三重県伊賀市馬場の陽夫多神社(神田忠彦宮司)で2月18日、ふんどし(下帯)姿の男たちが肩を組んで押し合い、五穀豊穣や家内安全などを願う祈年祭の神事「裸々押し」があった。新型コロナの影響で、昨年に続き氏子青年会のメンバーなど少人数で行ったが、参加者たちは「わっしょい、わっしょい」と声を掛けながら輪になって拝殿でぐるぐると押し合った。
この神事は、天正年間の16世紀末に始まり、2つの地区に分かれた氏子同士が押し合ってその年の収穫の具合などを占ったと伝わる。近年は氏子ら以外にもスポーツ少年団の小学生や近隣からの一般参加者ら数十人が加わっていたが、感染予防のため昨年も小規模で実施していた。
津地方気象台によると、18日午後8時の同市の気温は1・9度。社務所でふんどしに着替え、マスクを着用して臨んだ参加者たちは、拝殿まで石段を駆け上がってお払いを受けた後、拝殿へ下りて肩を組んで輪になり、声を掛けながら10分間、片足で飛び跳ねて回った。
参加者らはひとしきり押し終わると、「家内安全で打ってくれ」「五穀豊穣で打ってくれ」などと「裸々押し歌」を歌って祈願し、最後には本殿に向かって礼をして締めくくった=写真2枚目。

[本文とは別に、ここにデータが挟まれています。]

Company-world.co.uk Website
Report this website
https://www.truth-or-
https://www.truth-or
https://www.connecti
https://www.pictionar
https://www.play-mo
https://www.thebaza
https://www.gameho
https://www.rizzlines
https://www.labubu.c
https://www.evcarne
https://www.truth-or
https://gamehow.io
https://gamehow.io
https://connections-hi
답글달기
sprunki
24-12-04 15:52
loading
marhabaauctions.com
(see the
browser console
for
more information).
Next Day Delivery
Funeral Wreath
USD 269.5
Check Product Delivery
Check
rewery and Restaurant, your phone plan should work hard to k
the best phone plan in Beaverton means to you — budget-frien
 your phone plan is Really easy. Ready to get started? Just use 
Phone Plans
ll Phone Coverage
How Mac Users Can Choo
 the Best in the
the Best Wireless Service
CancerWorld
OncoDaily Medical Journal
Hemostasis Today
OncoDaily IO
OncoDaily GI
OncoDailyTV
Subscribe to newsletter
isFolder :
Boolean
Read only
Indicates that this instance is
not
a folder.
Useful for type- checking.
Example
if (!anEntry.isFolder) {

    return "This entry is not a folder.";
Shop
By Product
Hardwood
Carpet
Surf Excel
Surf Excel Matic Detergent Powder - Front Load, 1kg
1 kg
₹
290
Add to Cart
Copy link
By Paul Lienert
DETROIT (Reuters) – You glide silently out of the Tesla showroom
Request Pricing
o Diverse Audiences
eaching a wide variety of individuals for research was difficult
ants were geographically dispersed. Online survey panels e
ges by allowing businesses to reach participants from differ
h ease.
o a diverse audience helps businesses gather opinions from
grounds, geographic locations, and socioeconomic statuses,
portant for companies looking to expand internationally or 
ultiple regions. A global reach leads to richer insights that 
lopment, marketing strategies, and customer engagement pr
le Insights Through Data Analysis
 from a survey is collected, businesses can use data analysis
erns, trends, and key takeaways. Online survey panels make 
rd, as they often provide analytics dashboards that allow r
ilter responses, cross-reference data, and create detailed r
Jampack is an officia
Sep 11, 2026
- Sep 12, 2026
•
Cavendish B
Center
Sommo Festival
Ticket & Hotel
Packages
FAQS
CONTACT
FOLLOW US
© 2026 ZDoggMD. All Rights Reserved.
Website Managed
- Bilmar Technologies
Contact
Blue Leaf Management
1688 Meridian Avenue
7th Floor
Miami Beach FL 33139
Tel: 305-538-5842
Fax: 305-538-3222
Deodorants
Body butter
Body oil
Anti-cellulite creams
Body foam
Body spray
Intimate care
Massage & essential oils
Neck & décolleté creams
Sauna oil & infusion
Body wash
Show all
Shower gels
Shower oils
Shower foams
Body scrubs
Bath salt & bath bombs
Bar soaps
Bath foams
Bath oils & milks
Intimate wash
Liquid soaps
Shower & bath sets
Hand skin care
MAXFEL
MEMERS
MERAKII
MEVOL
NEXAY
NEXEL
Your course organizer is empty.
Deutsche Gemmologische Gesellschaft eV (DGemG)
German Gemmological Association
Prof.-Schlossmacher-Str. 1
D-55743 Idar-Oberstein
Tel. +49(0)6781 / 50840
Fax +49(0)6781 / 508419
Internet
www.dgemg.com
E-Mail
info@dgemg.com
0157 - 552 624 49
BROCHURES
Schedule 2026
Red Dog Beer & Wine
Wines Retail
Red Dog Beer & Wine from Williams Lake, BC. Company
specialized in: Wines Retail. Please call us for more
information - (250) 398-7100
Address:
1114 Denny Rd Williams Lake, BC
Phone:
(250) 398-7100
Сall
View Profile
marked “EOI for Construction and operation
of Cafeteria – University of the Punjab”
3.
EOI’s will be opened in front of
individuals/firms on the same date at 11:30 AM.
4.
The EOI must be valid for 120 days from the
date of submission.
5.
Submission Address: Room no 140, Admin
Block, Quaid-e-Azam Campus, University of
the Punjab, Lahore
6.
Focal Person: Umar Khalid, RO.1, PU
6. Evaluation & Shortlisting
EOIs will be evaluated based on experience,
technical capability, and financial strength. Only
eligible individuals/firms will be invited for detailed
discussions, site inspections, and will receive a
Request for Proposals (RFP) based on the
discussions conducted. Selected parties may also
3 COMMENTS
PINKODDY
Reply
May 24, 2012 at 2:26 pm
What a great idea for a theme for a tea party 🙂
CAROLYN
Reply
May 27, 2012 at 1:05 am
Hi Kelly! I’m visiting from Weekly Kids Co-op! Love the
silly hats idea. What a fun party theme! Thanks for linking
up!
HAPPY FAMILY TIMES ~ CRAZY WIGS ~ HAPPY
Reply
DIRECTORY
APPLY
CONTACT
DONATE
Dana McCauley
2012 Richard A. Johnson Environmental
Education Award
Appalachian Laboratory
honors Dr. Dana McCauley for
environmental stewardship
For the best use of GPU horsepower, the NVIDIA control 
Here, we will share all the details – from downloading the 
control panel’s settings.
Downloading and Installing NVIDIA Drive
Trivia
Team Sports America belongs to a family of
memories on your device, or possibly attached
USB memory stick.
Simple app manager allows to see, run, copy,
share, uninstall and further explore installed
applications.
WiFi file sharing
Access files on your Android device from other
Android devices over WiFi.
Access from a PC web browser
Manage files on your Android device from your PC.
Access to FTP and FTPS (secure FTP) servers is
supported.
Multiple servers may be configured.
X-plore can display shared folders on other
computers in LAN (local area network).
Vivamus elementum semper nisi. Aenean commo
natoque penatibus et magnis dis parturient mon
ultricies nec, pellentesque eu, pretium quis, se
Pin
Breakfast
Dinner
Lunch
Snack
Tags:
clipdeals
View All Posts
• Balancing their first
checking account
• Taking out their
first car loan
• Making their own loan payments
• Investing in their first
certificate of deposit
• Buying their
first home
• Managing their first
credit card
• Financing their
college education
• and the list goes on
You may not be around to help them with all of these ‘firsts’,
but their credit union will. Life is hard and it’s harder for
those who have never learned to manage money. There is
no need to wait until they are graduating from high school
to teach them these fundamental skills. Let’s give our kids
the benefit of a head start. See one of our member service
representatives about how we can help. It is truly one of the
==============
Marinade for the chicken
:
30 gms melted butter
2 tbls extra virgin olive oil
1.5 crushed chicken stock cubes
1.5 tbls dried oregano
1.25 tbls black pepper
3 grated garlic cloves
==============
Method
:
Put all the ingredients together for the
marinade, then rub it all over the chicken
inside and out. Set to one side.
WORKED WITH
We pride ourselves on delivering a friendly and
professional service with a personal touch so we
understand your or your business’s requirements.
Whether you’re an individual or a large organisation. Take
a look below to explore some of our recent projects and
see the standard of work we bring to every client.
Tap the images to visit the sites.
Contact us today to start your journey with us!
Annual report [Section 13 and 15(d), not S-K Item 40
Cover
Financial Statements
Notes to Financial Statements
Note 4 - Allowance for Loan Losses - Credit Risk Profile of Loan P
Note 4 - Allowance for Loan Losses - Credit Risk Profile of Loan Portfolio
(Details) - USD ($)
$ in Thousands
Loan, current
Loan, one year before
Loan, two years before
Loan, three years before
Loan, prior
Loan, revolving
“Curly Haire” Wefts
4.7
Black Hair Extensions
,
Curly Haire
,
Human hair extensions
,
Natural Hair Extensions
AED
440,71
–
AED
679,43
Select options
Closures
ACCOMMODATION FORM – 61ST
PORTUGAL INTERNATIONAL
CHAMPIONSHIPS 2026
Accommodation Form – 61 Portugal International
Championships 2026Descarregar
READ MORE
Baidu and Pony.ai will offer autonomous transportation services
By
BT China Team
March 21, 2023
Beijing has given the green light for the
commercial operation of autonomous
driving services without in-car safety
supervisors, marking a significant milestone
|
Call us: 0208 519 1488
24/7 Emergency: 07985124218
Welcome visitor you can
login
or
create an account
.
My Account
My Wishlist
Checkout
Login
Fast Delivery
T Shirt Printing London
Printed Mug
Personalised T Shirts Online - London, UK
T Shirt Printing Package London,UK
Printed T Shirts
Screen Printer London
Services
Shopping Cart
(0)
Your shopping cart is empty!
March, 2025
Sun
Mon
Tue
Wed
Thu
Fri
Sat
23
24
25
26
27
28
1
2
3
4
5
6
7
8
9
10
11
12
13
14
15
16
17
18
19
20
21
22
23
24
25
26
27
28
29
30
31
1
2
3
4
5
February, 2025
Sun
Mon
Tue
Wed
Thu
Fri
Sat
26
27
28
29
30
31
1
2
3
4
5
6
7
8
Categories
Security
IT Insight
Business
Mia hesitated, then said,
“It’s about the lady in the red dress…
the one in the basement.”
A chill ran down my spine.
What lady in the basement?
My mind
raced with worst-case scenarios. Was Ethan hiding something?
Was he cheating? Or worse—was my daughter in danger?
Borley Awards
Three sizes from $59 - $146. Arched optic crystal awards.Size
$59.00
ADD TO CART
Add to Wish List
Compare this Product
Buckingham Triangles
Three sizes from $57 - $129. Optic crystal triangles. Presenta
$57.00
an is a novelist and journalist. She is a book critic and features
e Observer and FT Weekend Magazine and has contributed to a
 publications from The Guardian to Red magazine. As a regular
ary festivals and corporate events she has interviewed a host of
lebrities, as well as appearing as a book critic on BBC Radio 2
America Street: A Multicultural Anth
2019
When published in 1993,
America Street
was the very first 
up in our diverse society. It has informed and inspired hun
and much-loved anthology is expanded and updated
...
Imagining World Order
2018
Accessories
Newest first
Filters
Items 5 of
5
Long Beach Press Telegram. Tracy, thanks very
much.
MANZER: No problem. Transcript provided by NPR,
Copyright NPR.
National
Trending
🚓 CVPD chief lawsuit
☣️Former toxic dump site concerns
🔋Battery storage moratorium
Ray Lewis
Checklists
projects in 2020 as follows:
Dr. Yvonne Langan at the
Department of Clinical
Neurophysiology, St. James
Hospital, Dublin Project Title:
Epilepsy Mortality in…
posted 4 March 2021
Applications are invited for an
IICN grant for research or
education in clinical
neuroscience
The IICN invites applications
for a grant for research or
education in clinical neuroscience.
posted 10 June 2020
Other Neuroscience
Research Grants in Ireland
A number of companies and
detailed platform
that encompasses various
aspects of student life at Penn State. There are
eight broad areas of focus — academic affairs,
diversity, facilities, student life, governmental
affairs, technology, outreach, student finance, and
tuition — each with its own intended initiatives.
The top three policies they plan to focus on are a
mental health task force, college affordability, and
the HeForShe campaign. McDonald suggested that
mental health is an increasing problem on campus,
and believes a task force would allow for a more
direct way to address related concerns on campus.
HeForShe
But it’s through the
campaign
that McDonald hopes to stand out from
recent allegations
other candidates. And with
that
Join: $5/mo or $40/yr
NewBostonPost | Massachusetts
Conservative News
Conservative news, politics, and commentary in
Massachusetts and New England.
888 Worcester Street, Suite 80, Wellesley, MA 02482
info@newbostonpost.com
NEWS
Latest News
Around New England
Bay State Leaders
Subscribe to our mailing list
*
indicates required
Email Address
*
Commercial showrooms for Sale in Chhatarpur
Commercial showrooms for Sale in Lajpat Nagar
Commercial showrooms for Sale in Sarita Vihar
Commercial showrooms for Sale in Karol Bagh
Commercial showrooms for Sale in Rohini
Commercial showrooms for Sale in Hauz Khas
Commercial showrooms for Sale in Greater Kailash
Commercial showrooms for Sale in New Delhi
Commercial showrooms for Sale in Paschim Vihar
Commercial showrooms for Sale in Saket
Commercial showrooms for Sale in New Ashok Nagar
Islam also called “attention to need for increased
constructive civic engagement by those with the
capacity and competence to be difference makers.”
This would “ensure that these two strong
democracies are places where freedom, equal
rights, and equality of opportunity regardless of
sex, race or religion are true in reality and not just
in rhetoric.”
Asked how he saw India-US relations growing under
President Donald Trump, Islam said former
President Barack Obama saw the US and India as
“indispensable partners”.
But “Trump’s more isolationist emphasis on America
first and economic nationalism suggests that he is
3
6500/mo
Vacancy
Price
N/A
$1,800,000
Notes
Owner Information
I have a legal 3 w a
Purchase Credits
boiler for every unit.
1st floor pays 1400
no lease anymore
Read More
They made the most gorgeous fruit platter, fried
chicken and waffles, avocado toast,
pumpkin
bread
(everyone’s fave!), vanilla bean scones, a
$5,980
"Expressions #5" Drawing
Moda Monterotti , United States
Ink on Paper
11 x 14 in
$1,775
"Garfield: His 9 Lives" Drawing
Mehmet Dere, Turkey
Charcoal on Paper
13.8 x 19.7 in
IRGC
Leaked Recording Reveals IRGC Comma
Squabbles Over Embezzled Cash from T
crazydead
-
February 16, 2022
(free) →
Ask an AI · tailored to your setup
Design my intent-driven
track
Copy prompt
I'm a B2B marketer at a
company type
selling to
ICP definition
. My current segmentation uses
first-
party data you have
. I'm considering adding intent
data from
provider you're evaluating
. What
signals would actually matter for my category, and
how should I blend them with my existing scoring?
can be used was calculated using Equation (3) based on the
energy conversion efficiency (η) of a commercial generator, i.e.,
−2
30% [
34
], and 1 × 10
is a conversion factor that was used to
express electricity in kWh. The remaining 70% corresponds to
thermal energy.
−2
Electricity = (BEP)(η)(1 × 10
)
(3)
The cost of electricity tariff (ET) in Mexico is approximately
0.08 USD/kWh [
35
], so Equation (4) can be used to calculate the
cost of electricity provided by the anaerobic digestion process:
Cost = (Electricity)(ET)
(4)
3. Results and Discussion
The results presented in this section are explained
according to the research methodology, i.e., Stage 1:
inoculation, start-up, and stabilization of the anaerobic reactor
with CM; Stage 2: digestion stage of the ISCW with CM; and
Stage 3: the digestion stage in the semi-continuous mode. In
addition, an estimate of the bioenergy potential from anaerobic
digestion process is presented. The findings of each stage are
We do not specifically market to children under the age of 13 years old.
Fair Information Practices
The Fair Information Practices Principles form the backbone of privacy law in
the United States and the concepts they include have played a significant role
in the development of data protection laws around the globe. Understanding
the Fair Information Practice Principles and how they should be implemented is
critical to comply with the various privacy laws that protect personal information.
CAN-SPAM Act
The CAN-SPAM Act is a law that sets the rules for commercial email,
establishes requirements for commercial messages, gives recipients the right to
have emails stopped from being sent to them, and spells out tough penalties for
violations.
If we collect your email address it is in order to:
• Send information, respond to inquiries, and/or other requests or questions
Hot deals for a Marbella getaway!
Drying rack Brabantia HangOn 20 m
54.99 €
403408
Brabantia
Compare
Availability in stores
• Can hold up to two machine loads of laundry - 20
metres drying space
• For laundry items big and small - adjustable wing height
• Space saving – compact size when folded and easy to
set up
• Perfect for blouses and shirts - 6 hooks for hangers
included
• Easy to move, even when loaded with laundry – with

同神社の氏子青年会「陽青会」のメンバーで、3回目の参加だった同市波敷野の自営業、前田三千仁さん(42)は「寒さもあってすがすがしかった。オリンピックの盛り上がりにも負けない気持ちで押せた」と振り返り、「自分だけでなく地域全体が良くなるよう、新型コロナが早く収束してくれるよう願っている」と話していた。